• [EXCERPT TO READ]

------------

Originally Posted by Roar
"Be careful" is about social contact is a very reasonable caution especially when the parent homeschooling has social anxiety. It may ruffle feathers to say it but as a long term homeschooler speaking with other homeschoolers I feel comfortable being honest about the reality. It varies a lot by individual circumstance, but it can take some effort to make social connections. If a parent has social anxiety, Asperger's, depression, etc. it can be a difficult situation because the steps required to make social connections may be a lot more difficult. I have encountered older homeschooled kids (even late elementary and middle school) who due to these sorts of factors really had not had adequate social opportunities. These may not have been an issue if the family socialized regularly in other ways, but due to social anxiety or other factors that hadn't been happening. There was some significant catching up to do and often kids struggled. For kids who already have a genetic tendency toward social anxiety, very little social experience made them less sure and more wary.
To be clear that isn't to say that people shouldn't homeschool, but rather to say "be careful" is a pretty reasonable suggestion. Be mindful of this need for your children and have a plan of how you will handle the places where that hits up against your own challenges. These are reasonable matters to discuss in your home as you begin this adventure.
I think "be careful" is good advice regardless of where your child goes to school. We should all, as parents, "be careful" about the kinds of social situations we expose our children too. However, specifically in reference to homeschool, it seems like bad advice to me. There is nothing inherent about homeschooling that makes it a better or worse experience for socialization. The kind of socialization needed really depends on the child.
You talk about kids you knew with a tendency toward social anxiety, who became more wary and unsure as a result of lack of social interaction. So presumably for them, a school setting would have helped. I also suffered from (and still do) social anxiety, and I went to public school. It was without a doubt the WORST thing for me (my mother even admits that). I ended up severely depressed by the end of high school, and spent the next decade basically in social isolation just to get myself to a point where I felt at peace again. As a child, I would have benefited GREATLY from being kept out of most social situations, and only interacting with others on my own terms, when I was ready. But that's just me.
My point in saying this, is that yes the word of caution "be careful" is good advice, but ONLY in a general sense, IMO. Know your child, and be careful to provide them with the right kind of situations. Linking the word of warning with homeschooling, IMO, is irresponsible. It paints the picture that homeschooling carries with a risk that simply isn't there. For some kids, the potential isolation that can happen with homeschooling can be bad. However, for some it can be exactly what they need. Just like for some kids, PS can be bad, while for others it's exactly what they need. It's all about the individual child and what they need, rather than some inherent risk in either schooling situation, IMO. I hope that makes sense. I don't always express myself clearly, even though I'm very wordy, LOL.

------------

• [EXTRACTED MATERIAL]
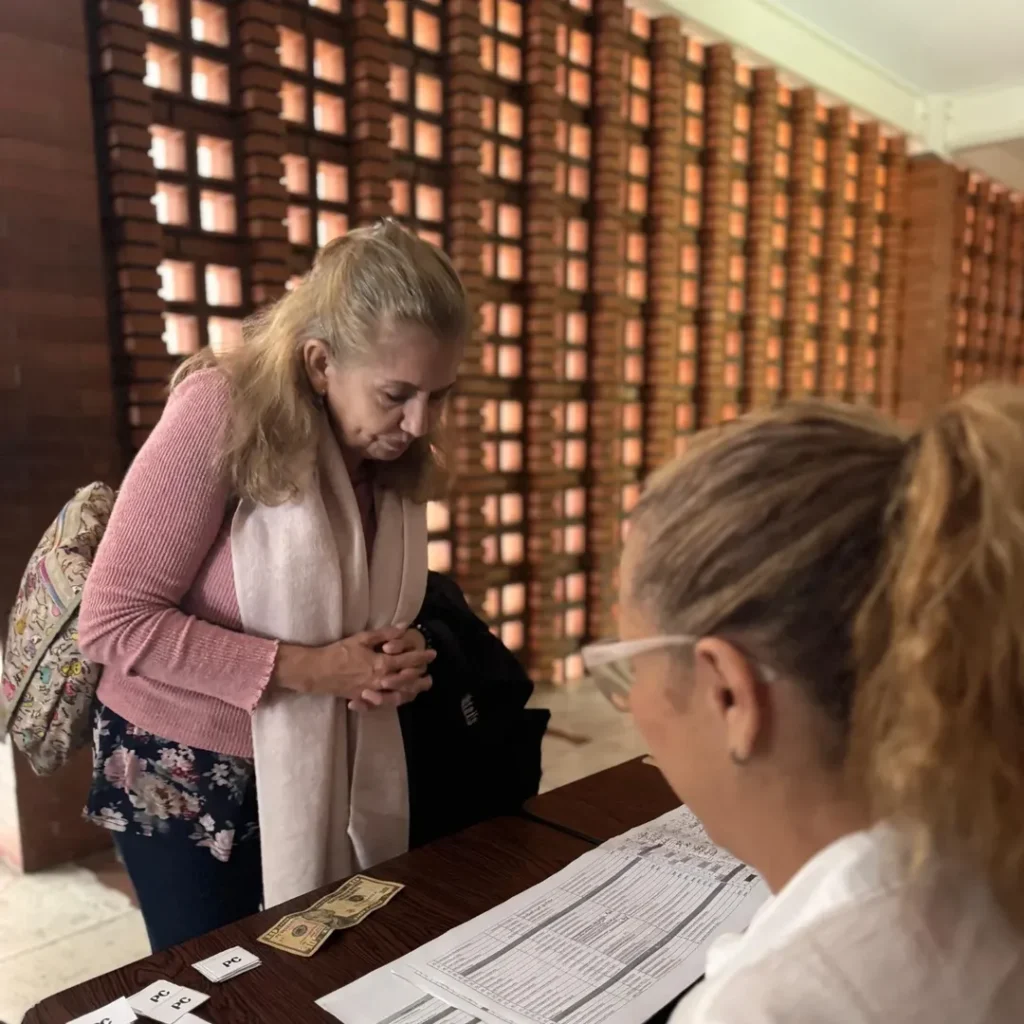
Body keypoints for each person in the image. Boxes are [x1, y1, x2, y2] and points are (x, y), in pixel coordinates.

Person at [78, 220, 467, 951]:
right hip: (189, 770)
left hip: (332, 758)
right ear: (320, 362)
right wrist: (314, 669)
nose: (420, 423)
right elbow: (114, 620)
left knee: (327, 962)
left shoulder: (385, 455)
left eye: (440, 395)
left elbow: (351, 611)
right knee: (221, 982)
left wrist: (392, 658)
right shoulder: (221, 410)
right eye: (397, 393)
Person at [586, 388, 1024, 1022]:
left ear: (729, 693)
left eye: (634, 661)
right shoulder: (986, 838)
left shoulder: (769, 1006)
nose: (632, 700)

------------

• [WHAT YOU SHOULD DO] In the forum post on homeschooling and social contact, what kind of school did the writer replying to Roar attend as a child?

• [OUTPUT FOR THIS TASK] Public school.